Inactivated influenza vaccine (IIV) efficacy waned in younger adults yet remained fairly high over a flu season, while live attenuated influenza vaccine (LAIV) efficacy did not wane, according to a study yesterday in The Journal of Infectious Diseases.
Researchers from the University of Michigan and the US Centers for Disease Control and Prevention studied flu vaccine efficacy over the 2007-08 flu season in 1,952 healthy adults age 49 and younger, with an average age of 23.
Participants received IIV (814 people), LAIV (813), or a placebo (325) in October or November 2007, and antibody titers were measured before vaccine was given, 30 days after vaccination, and at the end of the flu season.
The efficacy of IIV was 70% (95% confidence interval [CI], 50%-82%) overall and 73% against H3N2, the season's predominant strain. Efficacy was much lower for LAIV, at 38% (95% CI, 5%-52%) overall and at 30% against H3N2, the authors said.
Flu infection occurred in 28 people in the IIV group, 56 in the LAIV group, and 35 who received placebo.

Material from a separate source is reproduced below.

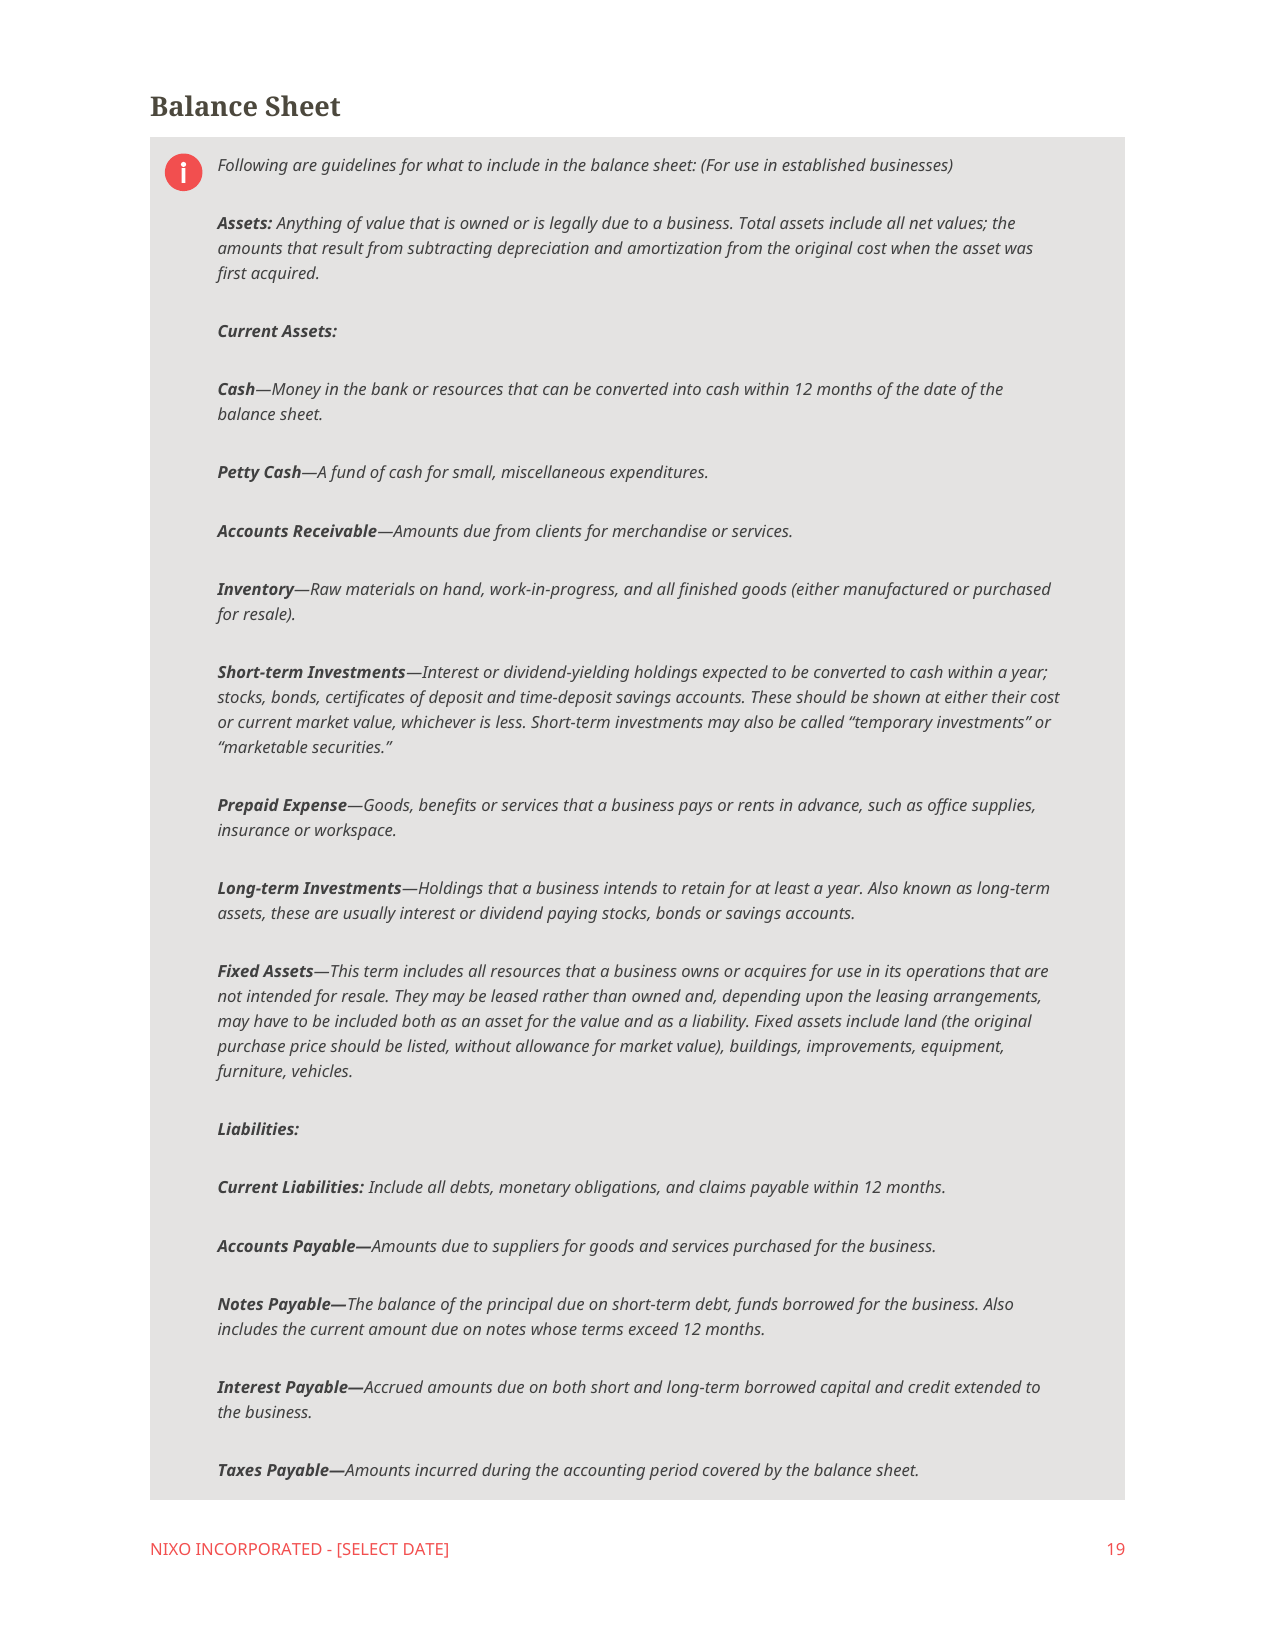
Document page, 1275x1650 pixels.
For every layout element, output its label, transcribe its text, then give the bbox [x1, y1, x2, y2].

subtitle Balance Sheet [150, 87, 1125, 124]
table_header [150, 137, 217, 1500]
table_header Following are guidelines for what to include in the balance sheet: (For use in established businesses) Assets: Anything of value that is owned or is legally due to a business. Total assets include all net values; the amounts that result from subtracting depreciation and amortization from the original cost when the asset was first acquired. Current Assets: Cash—Money in the bank or resources that can be converted into cash within 12 months of the date of the balance sheet. Petty Cash—A fund of cash for small, miscellaneous expenditures. Accounts Receivable—Amounts due from clients for merchandise or services. Inventory—Raw materials on hand, work-in-progress, and all finished goods (either manufactured or purchased for resale). Short-term Investments—Interest or dividend-yielding holdings expected to be converted to cash within a year; stocks, bonds, certificates of deposit and time-deposit savings accounts. These should be shown at either their cost or current market value, whichever is less. Short-term investments may also be called “temporary investments” or “marketable securities.” Prepaid Expense—Goods, benefits or services that a business pays or rents in advance, such as office supplies, insurance or workspace. Long-term Investments—Holdings that a business intends to retain for at least a year. Also known as long-term assets, these are usually interest or dividend paying stocks, bonds or savings accounts. Fixed Assets—This term includes all resources that a business owns or acquires for use in its operations that are not intended for resale. They may be leased rather than owned and, depending upon the leasing arrangements, may have to be included both as an asset for the value and as a liability. Fixed assets include land (the original purchase price should be listed, without allowance for market value), buildings, improvements, equipment, furniture, vehicles. Liabilities: Current Liabilities: Include all debts, monetary obligations, and claims payable within 12 months. Accounts Payable—Amounts due to suppliers for goods and services purchased for the business. Notes Payable—The balance of the principal due on short-term debt, funds borrowed for the business. Also includes the current amount due on notes whose terms exceed 12 months. Interest Payable—Accrued amounts due on both short and long-term borrowed capital and credit extended to the business. Taxes Payable—Amounts incurred during the accounting period covered by the balance sheet. [217, 137, 1125, 1500]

About 83% of total cases occurred during the flu season's peak, with the remaining cases detected in the last 9 weeks of the season.
Vaccine efficacy for IIV significantly waned, yet still offered protection during 12 of the flu season's 16 weeks. It was below 50% by April 2008.
Hemagglutinin antibody titers for IIV recipients were 7.8 times higher than those in the placebo group 30 days after vaccination and dropped to 3.7 times higher than placebo by the end of the season. Neuraminidase titers waned less substantially over time, from 2.4 times to 1.8 times greater than placebo.
LAIV efficacy rapidly decreased over the first months of the flu season, followed by a rapid increase, yet offered protection only during 7 weeks. Overall its efficacy did not wane over the course of the season Hemagglutinin and neuraminidase titers for LAIV showed no significant drop and were similar to titers in the placebo group over the course of the season, the authors said.
Although the study demonstrated that IIV efficacy has the potential to wane while still offering protection, the authors said there is no evidence-based reason to delay flu vaccination until later in the season, and that people should be vaccinated at the earliest opportunity.
Need for mix of science, feasibility
In a related commentary in the journal, Kathleen M. Neuzil, MD, MPH, of the University of Maryland School of Medicine's Center for Vaccine Development, notes that the authors analyzed a population in which almost 90% were under the age of 35.
Given published associations between waning vaccine efficacy in young children and older adults, more research is needed on seasonal flu vaccine protection in these populations and on whether it makes sense to delay vaccination for elderly populations until late October, she said.
Neuzil argues that most campaigns should focus on increasing access to flu vaccine as early as possible, especially for children, though timing of vaccination depends significantly on the variable natures of vaccine arrival and flu season onset. Implementing evidence on the waning of vaccine efficacy into local practice will require the "right mix of science and feasibility," Neuzil said.